## Task goal:
Below this task are records; return each one exactly and omit its images.

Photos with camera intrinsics
------------------------------
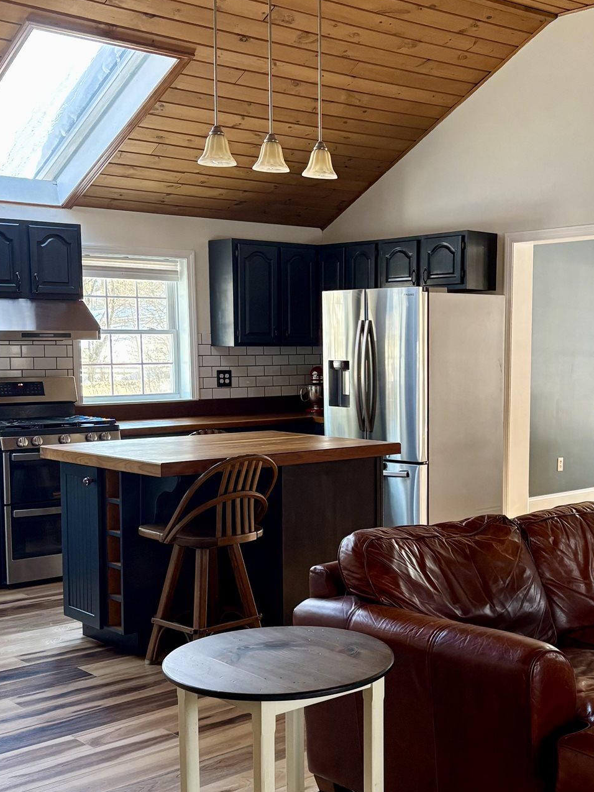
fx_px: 1076
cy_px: 450
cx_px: 394
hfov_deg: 30.7
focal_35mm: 47
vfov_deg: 40.4
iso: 160
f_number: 1.6
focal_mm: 5.96
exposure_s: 1/60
------------------------------
## Response below:
fx_px: 1076
cy_px: 450
cx_px: 394
hfov_deg: 30.7
focal_35mm: 47
vfov_deg: 40.4
iso: 160
f_number: 1.6
focal_mm: 5.96
exposure_s: 1/60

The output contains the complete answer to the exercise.